→ **TEXT PROVIDED**:

────

US Foreign Policy in an Election Year,
A Discussion at the JST Breakfast in Washington

by March 2024

Ambassador Anne Patterson, General Jim Clapper, and former Under Secretary of Defense Dov Zakheim – representing the worlds of diplomacy, intelligence and defense – led the discussion on February 29, at the Metropolitan Club in Washington.

JST publisher Ahmed Charai began by surveying the many challenges facing the United States in this year

  • China’s economic and military might be vast – and it seems to want to use it.
  • Russia’s war in Ukraine is NATO’s biggest challenges since the Berlin Wall was bricked up — more than half a century ago.
  • And Iran’s proxies are killing American soldiers — and trying to ignite a regional war.

Following are several key points that emerged from the discussion.

Are America’s allies free riders on the regional and global security provided by America? The NATO allies are contributing more, one noted. Eighteen NATO countries are publicly committed to reaching in 2024 the benchmark of two percent of gross domestic product (GDP) on defense spending – up from only three countries ten years ago. While several American presidents may take credit for this increase, it was another president – Putin – who actually provoked it by invading Ukraine and threatening NATO members.

Others thought defense spending of two percent of GDP was not an accurate measure of real contributions to collective defense. For instance, while Greece does spend two percent, it’s nearly all on salaries and pensions with very little on hardware whereas several Nordic countries, currently below the two percent threshold, do contribute significantly to hard defense. The spending benchmark also doesn’t take into account other forms of contribution – intelligence sharing and military basing. Another view was that the challenge ahead for NATO was not only increased defense spending but also greater interoperability between the different countries’ militaries.

In East Asia, discussion centered on Taiwan, where defense steps in the face of increased Chinese assertiveness are comparatively less than similar efforts in Japan, Australia and the Philippines. A recent visitor to Taiwan noted a certain amount of complacency perhaps fostered by the lack of any military operations over the past 70 years.

On international trade, one participant was concerned with the similar positions of both American political parties in turning away from free trade initiatives. Outlining the negative impact of Brexit on the UK economy, he hoped the US wasn’t about to engage in a similarly destructive international economic policy.

Another participant argued for a more pragmatic approach to US engagement in the world, with a focus on accepting the world as it was and meeting both partners and adversaries where they were, not where we wanted them to be. He contrasted American idealism with China’s or India’s pragmatism. Others thoughts that US commitments were different from those of India or China and thus the US couldn’t adopt the same kind of transactional approach.

Turning to the Middle East, several experts were skeptical of the rumored US-Saudi deal (providing uranium enrichment technology for civilian nuclear power, together with a security agreement) but took comfort that any such deal would receive careful congressional scrutiny. Several were critical of Israel’s failure to think strategically beyond the current war in Gaza and envision a way forward wit the Palestinians, after Hamas is removed from power. One argued for a multi-national mission, organized by the US but including many others, to replace the Israeli military in Gaza.

There was some optimism that the India- Middle East corridor announced at last year’s G-20 meeting – a series of coordinated national efforts to upgrade and build new infrastructure to boost trade between South Asia and Europe – would also serve to box in Iran and help to isolate it.

────

→ **REQUIRED ACTION**:
Extract word for word the part of the US foreign policy discussion that opens with the words containing "On international trade, one" and closes with "of transactional approach.". The lines after this point are separate material with no connection to the text.

→ **EXERCISE DATA**:
────

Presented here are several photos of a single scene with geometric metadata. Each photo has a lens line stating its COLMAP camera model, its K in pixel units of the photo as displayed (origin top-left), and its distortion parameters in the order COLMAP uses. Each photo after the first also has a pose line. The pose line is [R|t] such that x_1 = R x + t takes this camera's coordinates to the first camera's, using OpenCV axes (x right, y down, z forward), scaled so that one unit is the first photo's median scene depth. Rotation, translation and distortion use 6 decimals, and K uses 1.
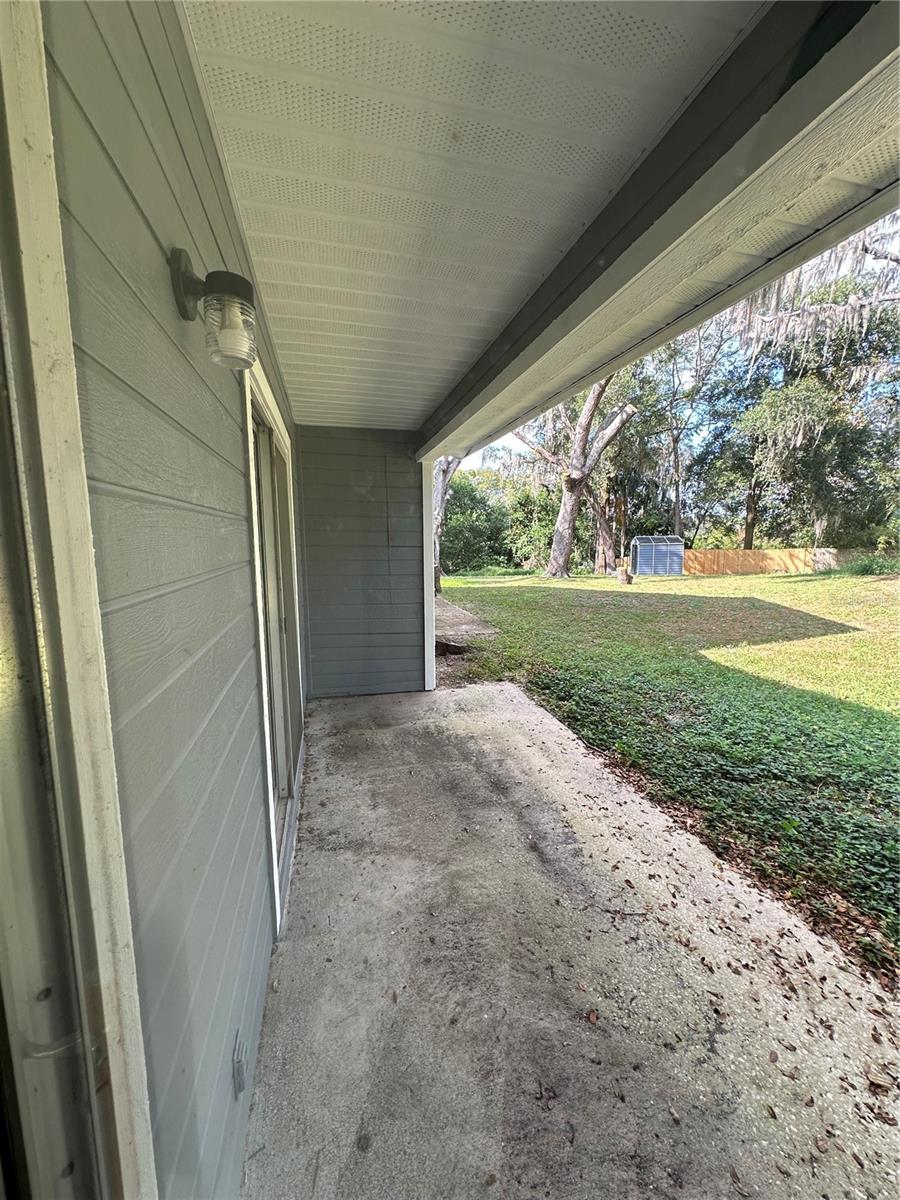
lens RADIAL K [[477.6, 0, 450.0], [0, 477.6, 600.0], [0, 0, 1]] dist [-0.001749, -0.000256]
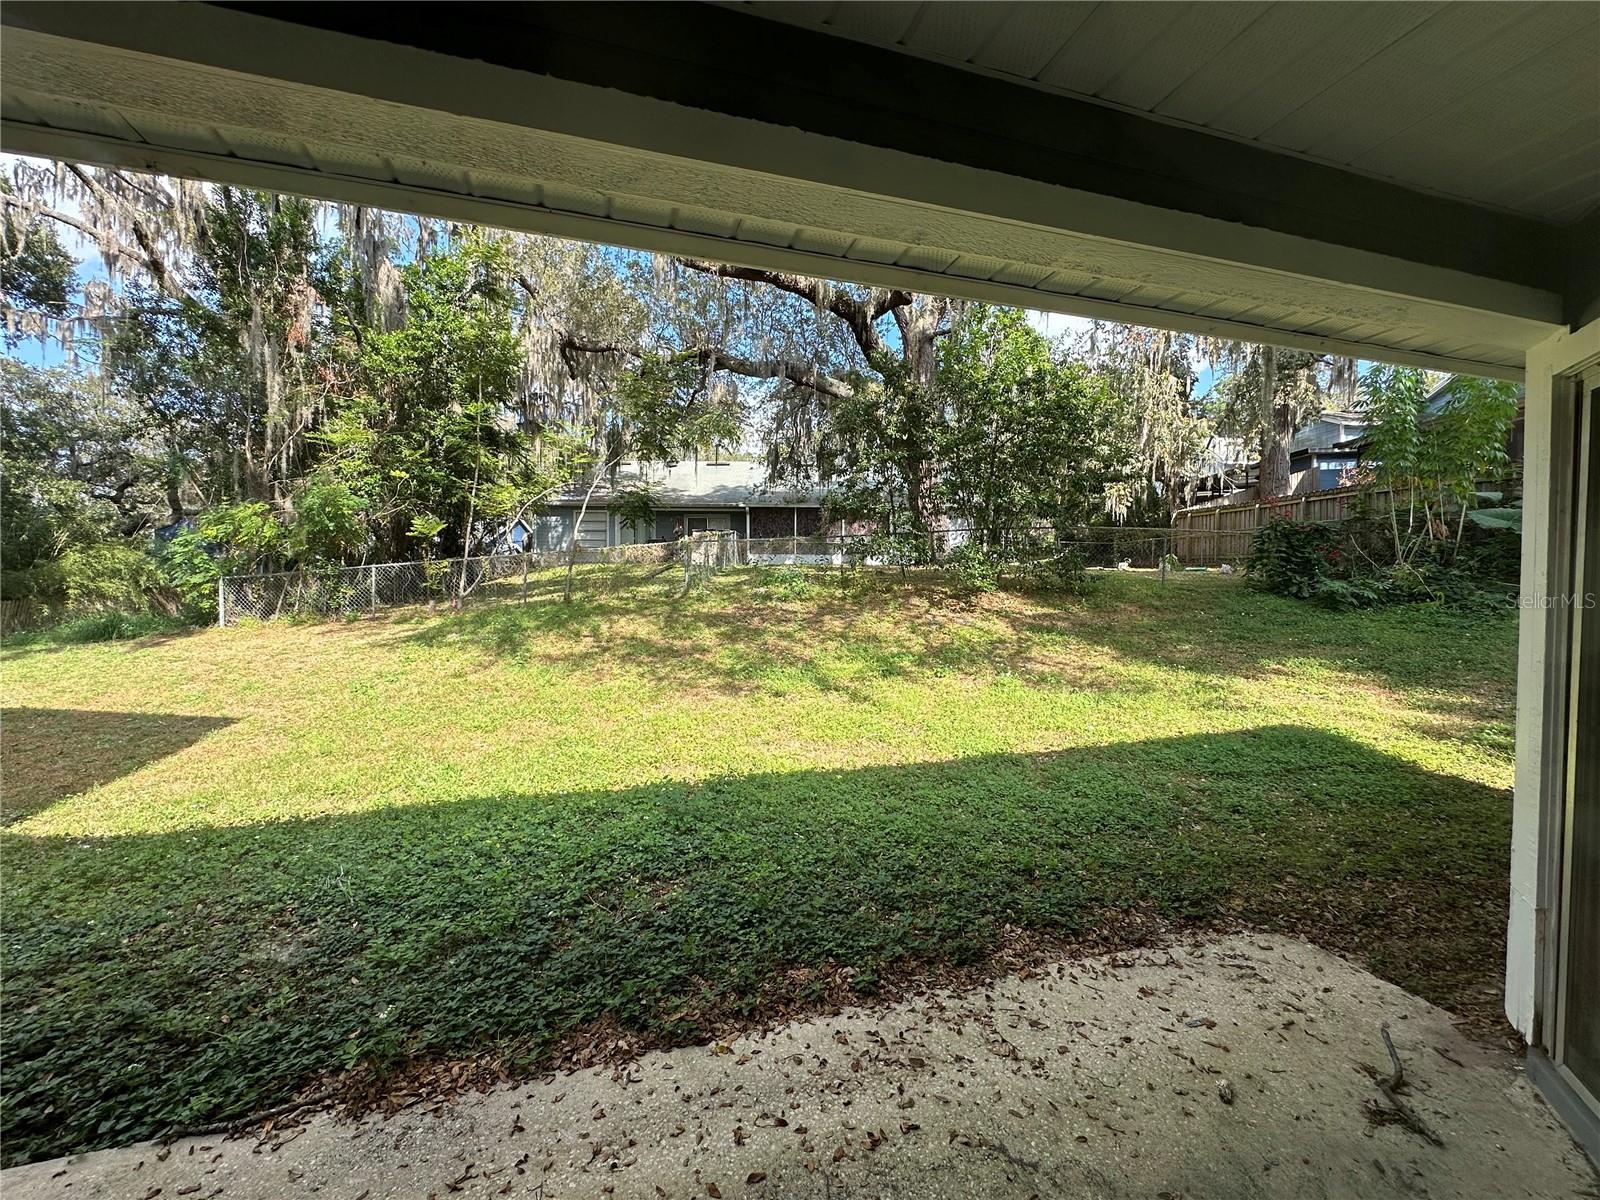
lens RADIAL K [[636.8, 0, 800.0], [0, 636.8, 600.0], [0, 0, 1]] dist [-0.001749, -0.000256]
pose [[-0.035543, -0.018259, 0.999201, -0.345108], [0.125894, 0.991786, 0.022602, -0.104258], [-0.991407, 0.126597, -0.032952, 0.776238]]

────

→ **RESULT FOR THIS EXERCISE**:
On international trade, one participant was concerned with the similar positions of both American political parties in turning away from free trade initiatives. Outlining the negative impact of Brexit on the UK economy, he hoped the US wasn’t about to engage in a similarly destructive international economic policy.

Another participant argued for a more pragmatic approach to US engagement in the world, with a focus on accepting the world as it was and meeting both partners and adversaries where they were, not where we wanted them to be. He contrasted American idealism with China’s or India’s pragmatism. Others thoughts that US commitments were different from those of India or China and thus the US couldn’t adopt the same kind of transactional approach.